▸ Your assignment:
Your answer should hold every line of the records below that contains the string "moist".

Data for the task below:

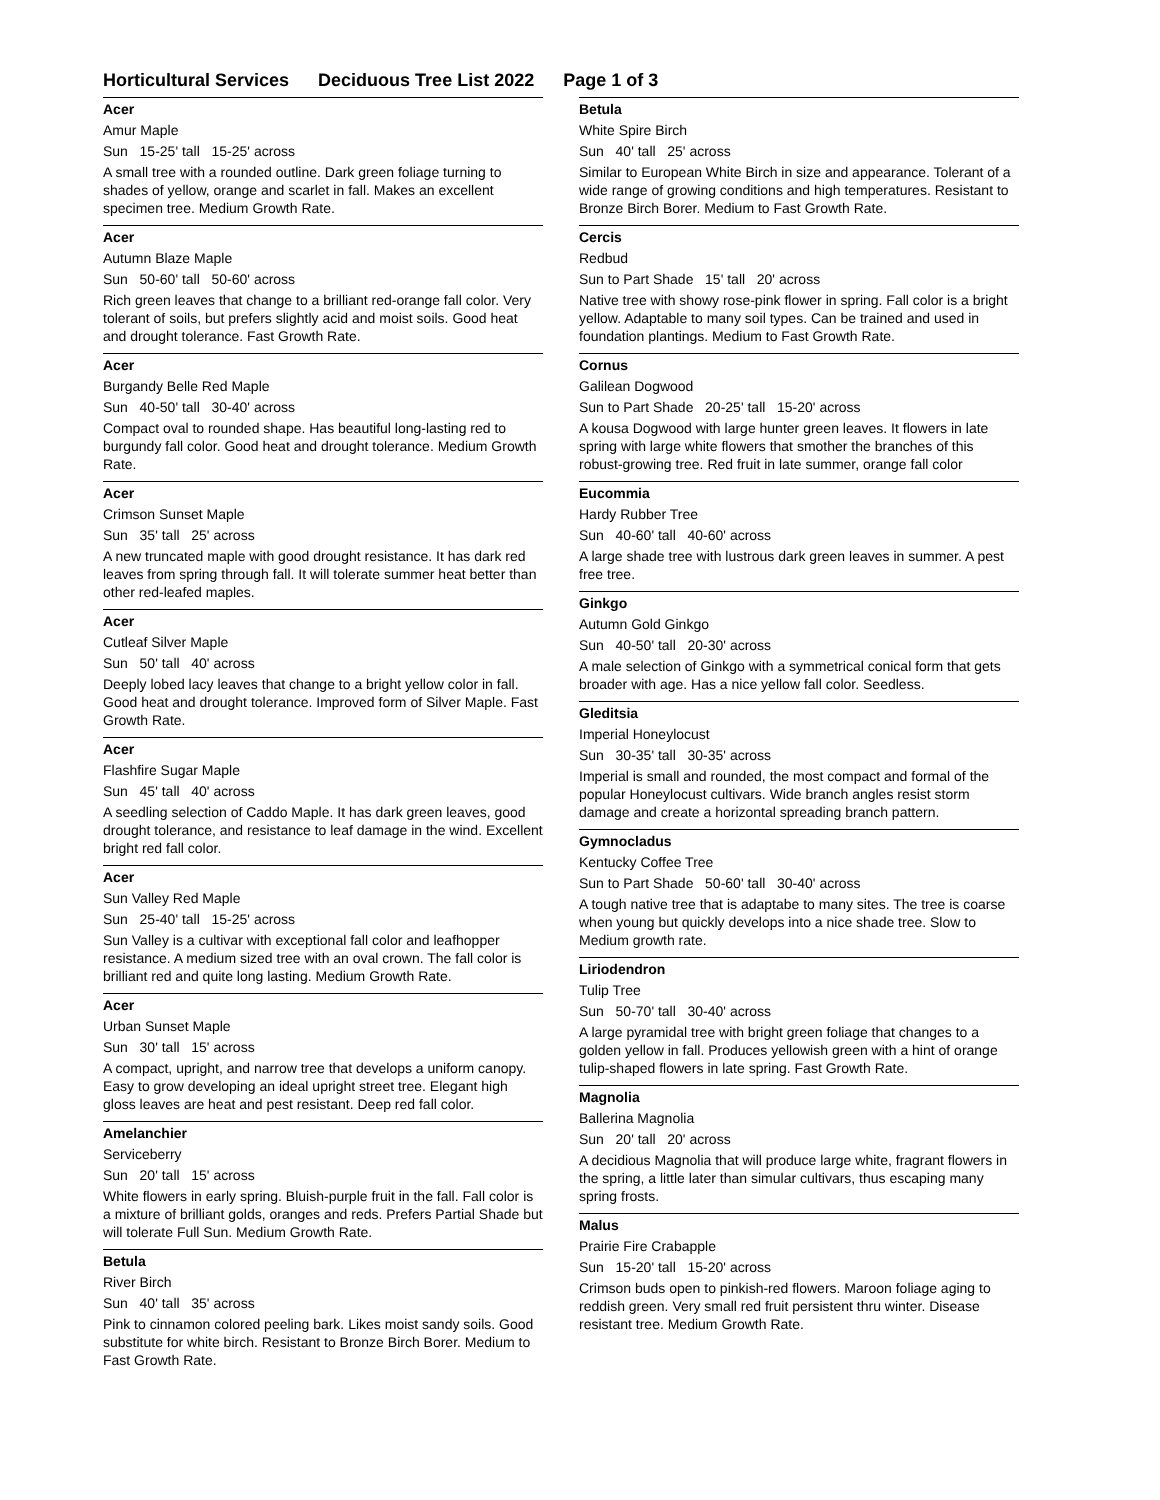Horticultural Services Deciduous Tree List 2022 Page 1 of 3
Acer
Amur Maple
Sun 15-25' tall 15-25' across
A small tree with a rounded outline. Dark green foliage turning to shades of yellow, orange and scarlet in fall. Makes an excellent specimen tree. Medium Growth Rate.
Acer
Autumn Blaze Maple
Sun 50-60' tall 50-60' across
Rich green leaves that change to a brilliant red-orange fall color. Very tolerant of soils, but prefers slightly acid and moist soils. Good heat and drought tolerance. Fast Growth Rate.
Acer
Burgandy Belle Red Maple
Sun 40-50' tall 30-40' across
Compact oval to rounded shape. Has beautiful long-lasting red to burgundy fall color. Good heat and drought tolerance. Medium Growth Rate.
Acer
Crimson Sunset Maple
Sun 35' tall 25' across
A new truncated maple with good drought resistance. It has dark red leaves from spring through fall. It will tolerate summer heat better than other red-leafed maples.
Acer
Cutleaf Silver Maple
Sun 50' tall 40' across
Deeply lobed lacy leaves that change to a bright yellow color in fall. Good heat and drought tolerance. Improved form of Silver Maple. Fast Growth Rate.
Acer
Flashfire Sugar Maple
Sun 45' tall 40' across
A seedling selection of Caddo Maple. It has dark green leaves, good drought tolerance, and resistance to leaf damage in the wind. Excellent bright red fall color.
Acer
Sun Valley Red Maple
Sun 25-40' tall 15-25' across
Sun Valley is a cultivar with exceptional fall color and leafhopper resistance. A medium sized tree with an oval crown. The fall color is brilliant red and quite long lasting. Medium Growth Rate.
Acer
Urban Sunset Maple
Sun 30' tall 15' across
A compact, upright, and narrow tree that develops a uniform canopy. Easy to grow developing an ideal upright street tree. Elegant high gloss leaves are heat and pest resistant. Deep red fall color.
Amelanchier
Serviceberry
Sun 20' tall 15' across
White flowers in early spring. Bluish-purple fruit in the fall. Fall color is a mixture of brilliant golds, oranges and reds. Prefers Partial Shade but will tolerate Full Sun. Medium Growth Rate.
Betula
River Birch
Sun 40' tall 35' across
Pink to cinnamon colored peeling bark. Likes moist sandy soils. Good substitute for white birch. Resistant to Bronze Birch Borer. Medium to Fast Growth Rate.
Betula
White Spire Birch
Sun 40' tall 25' across
Similar to European White Birch in size and appearance. Tolerant of a wide range of growing conditions and high temperatures. Resistant to Bronze Birch Borer. Medium to Fast Growth Rate.
Cercis
Redbud
Sun to Part Shade 15' tall 20' across
Native tree with showy rose-pink flower in spring. Fall color is a bright yellow. Adaptable to many soil types. Can be trained and used in foundation plantings. Medium to Fast Growth Rate.
Cornus
Galilean Dogwood
Sun to Part Shade 20-25' tall 15-20' across
A kousa Dogwood with large hunter green leaves. It flowers in late spring with large white flowers that smother the branches of this robust-growing tree. Red fruit in late summer, orange fall color
Eucommia
Hardy Rubber Tree
Sun 40-60' tall 40-60' across
A large shade tree with lustrous dark green leaves in summer. A pest free tree.
Ginkgo
Autumn Gold Ginkgo
Sun 40-50' tall 20-30' across
A male selection of Ginkgo with a symmetrical conical form that gets broader with age. Has a nice yellow fall color. Seedless.
Gleditsia
Imperial Honeylocust
Sun 30-35' tall 30-35' across
Imperial is small and rounded, the most compact and formal of the popular Honeylocust cultivars. Wide branch angles resist storm damage and create a horizontal spreading branch pattern.
Gymnocladus
Kentucky Coffee Tree
Sun to Part Shade 50-60' tall 30-40' across
A tough native tree that is adaptabe to many sites. The tree is coarse when young but quickly develops into a nice shade tree. Slow to Medium growth rate.
Liriodendron
Tulip Tree
Sun 50-70' tall 30-40' across
A large pyramidal tree with bright green foliage that changes to a golden yellow in fall. Produces yellowish green with a hint of orange tulip-shaped flowers in late spring. Fast Growth Rate.
Magnolia
Ballerina Magnolia
Sun 20' tall 20' across
A decidious Magnolia that will produce large white, fragrant flowers in the spring, a little later than simular cultivars, thus escaping many spring frosts.
Malus
Prairie Fire Crabapple
Sun 15-20' tall 15-20' across
Crimson buds open to pinkish-red flowers. Maroon foliage aging to reddish green. Very small red fruit persistent thru winter. Disease resistant tree. Medium Growth Rate.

End of Data for the task.

▸ Exercise response:
Rich green leaves that change to a brilliant red-orange fall color. Very tolerant of soils, but prefers slightly acid and moist soils. Good heat and drought tolerance. Fast Growth Rate.
Pink to cinnamon colored peeling bark. Likes moist sandy soils. Good substitute for white birch. Resistant to Bronze Birch Borer. Medium to Fast Growth Rate.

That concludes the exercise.